Terdapat beberapa kecacatan dalam skema pertama IMBT ini:
a. Setiap barang jual-beli, harus ada harga. Dalam akad ini, tidak ada.
b. Biaya sewa di sini tidak mengikuti biaya sewa pada umumnya, karena akad ini menuntut biaya dinaikkan karena pada hakikatnya, ia mengikuti harga barang (karena yang dituju sebenarnya adalah akad jual-beli).
c. Maksud sebenarnya dari penyewa adalah membelinya, bukan menyewanya.
Terdapat dua pendapat dalam penyesuaian fikih yang terjadi dalam skema pertama ini :
a. Bahwa gambaran ini merupakan akad bai' bi al-taqsith (jual-beli kredit).
Penjelasan: Dalam akad ini, biaya sewa yang dibayarkan tidak mengikuti biaya sewa pada umumnya, namun biayanya cenderung lebih besar, sebanding dengan harga jual barangnya. Kemudian, niat penyewa sendiri sedari awal adalah membelinya, bukan menyewanya. Alasan mengapa akad ini diarahkan ke IMBT adalah karena dari sisi pemilik barang, ia takut penyewa tidak bisa membayar cicilannya, dan dari sisi penyewa, ia ingin membeli barangnya, namun tidak bisa membayarnya secara tunai.
b. Bahwa gambaran ini meliputi dua akad: ijarah, dan akad bai' yang terkait dengan berakhirnya biaya sewa (ijarah).
Catatan: pendapat ini dibantah dengan argumen bahwa biaya yang dibayar setiap periode adalah biaya sewa, bagaimana bisa tiba-tiba berubah menjadi harga barang?
Dari sini, terdapat dua pendapat dalam hukum IMBT dengan skema ini:
Pendapat pertama: Skema ini dihukumi haram. Pendapat ini berdalil dengan beberapa dalil:
a. Skema ini meliputi akad ijarah, dan bai' pada satu waktu, dan objek yang satu. Hal ini dilarang dengan hadis, "Tidak halal hutang, dan jual-beli bersamaan, dua syarat dalam jual-beli, tidak juga mengambil keuntungan pada sesuatu yang tidak bisa dijamin, tidak juga menjual sesuatu yang bukan milikmu, dan dilarang juga dua jual-beli dalam satu jual-beli (bai'atain fi bai'ah)"

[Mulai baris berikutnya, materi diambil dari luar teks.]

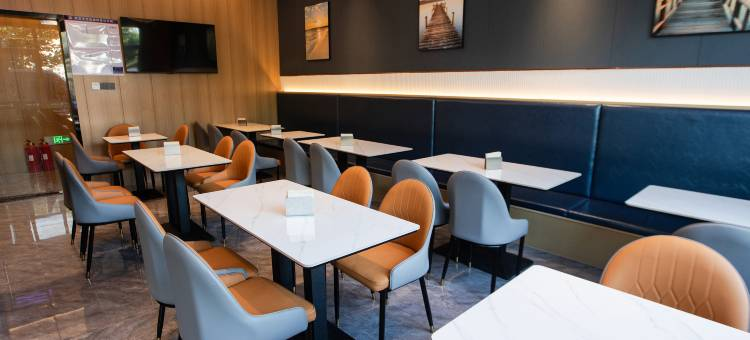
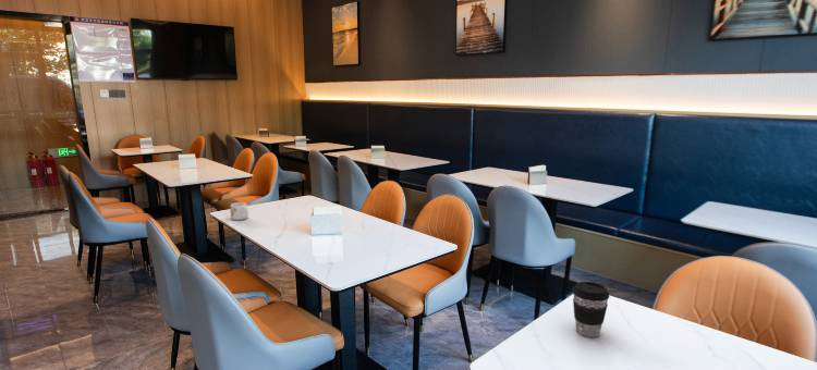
+ coffee cup [572,281,610,338]
+ mug [229,201,249,221]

b. Dua akad ini berbeda hukum, dan pengaruhnya masing-masing. Kepemilikan otomatis berpindah dalam akad jual-beli, dan pembeli otomatis menjadi orang yang bertanggung jawab atas barang tersebut, sedangkan dalam ijarah, kepemilikan masih menjadi pemilik asli barang, dan tanggung jawab juga berada padanya, maka dua akad ini tidak bisa dicampurkan.
c. Terdapat gharar. Pembeli bisa saja mengalami kesulitan membayar pada akhir periode. Sedangkan, biaya yang selama ini ia bayar pasti lebih mahal dari biaya ijarah seharusnya, karena pada hakikatnya, ia membayar harga jual barang tersebut, bukan biaya sewa. Jika ia kesulitan membayar di akhir, dan barang ditarik pemilik barang, maka pembeli bisa merugi.

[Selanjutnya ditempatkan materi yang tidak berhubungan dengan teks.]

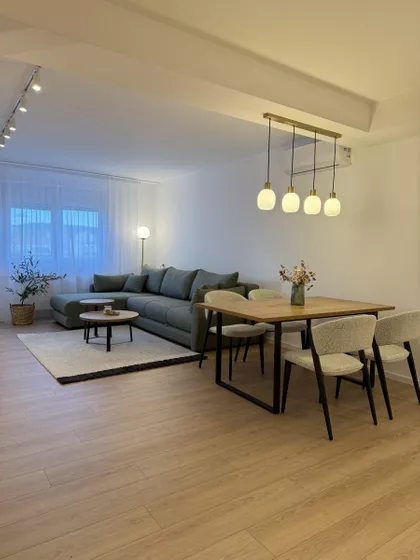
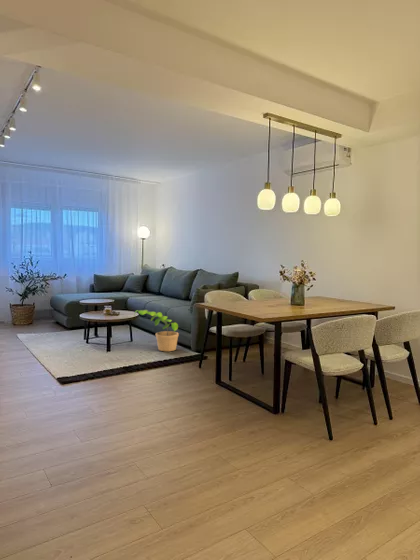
+ potted plant [133,309,180,352]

d. Skema ini bisa mempermudah orang untuk melakukan IMBT, dikhawatirkan jika sembarang orang, tanpa pertimbangan finansial yang baik melakukannya, bisa menimbulkan dharar (kerusakan).

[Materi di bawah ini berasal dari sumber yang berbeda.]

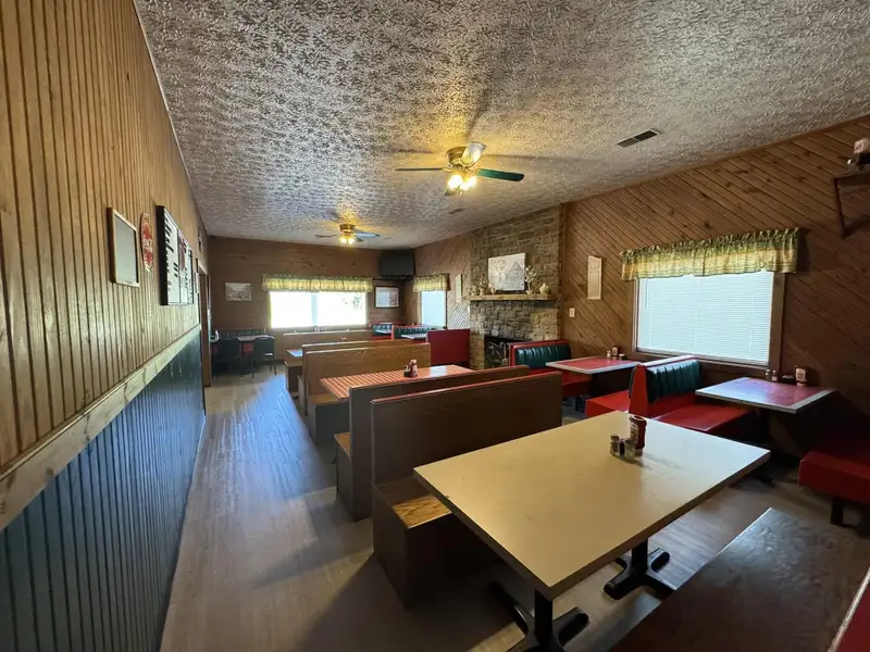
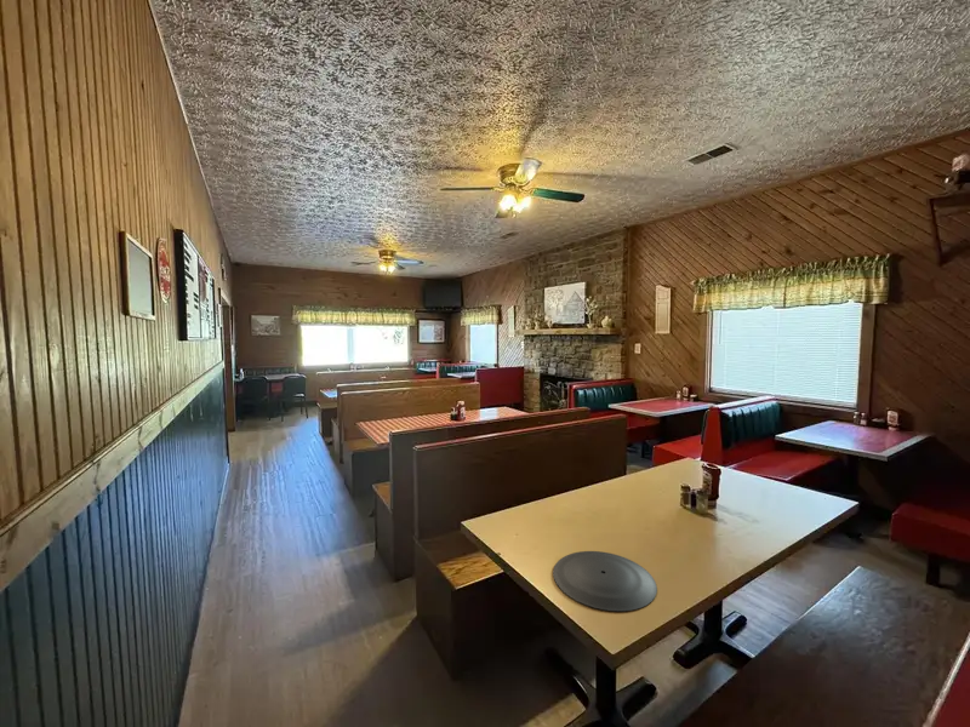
+ plate [552,550,658,612]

e. Bertentangan dengan kaidah syariah: "Setiap akad memiliki hukum, dan pengaruhnya tepat setelah ia dilakukan"
Pendapat kedua: Bolehnya skema ini. Pendapat ini berdalil dengan dalil:
a. Hakikatnya, skema ini jual-beli kredit, ijarah di sini hanya formalitas. Dan akad diliat dari hakikatnya, bukan dari sisi formalitasnya. Hal ini berpengaruh pada kepemilikan yang otomatis berpindah ketika akad dilakukan (sebagaimana akad jual-beli).
b. Skema ini disertai dengan syarat (syarth al-jaza'i). Bahwa kepemilikan tidak berpindah kepada pembeli, kecuali ia telah menyelesaikan cicilan. Dan syarat ini boleh, karena tidak ada dalil yang melarangnya.
Diskusi:
a. Barang masih menjadi tanggung jawab pemilik barang, maka akad ini secara hakikat adalah ijarah, bukan hanya formalitas saja.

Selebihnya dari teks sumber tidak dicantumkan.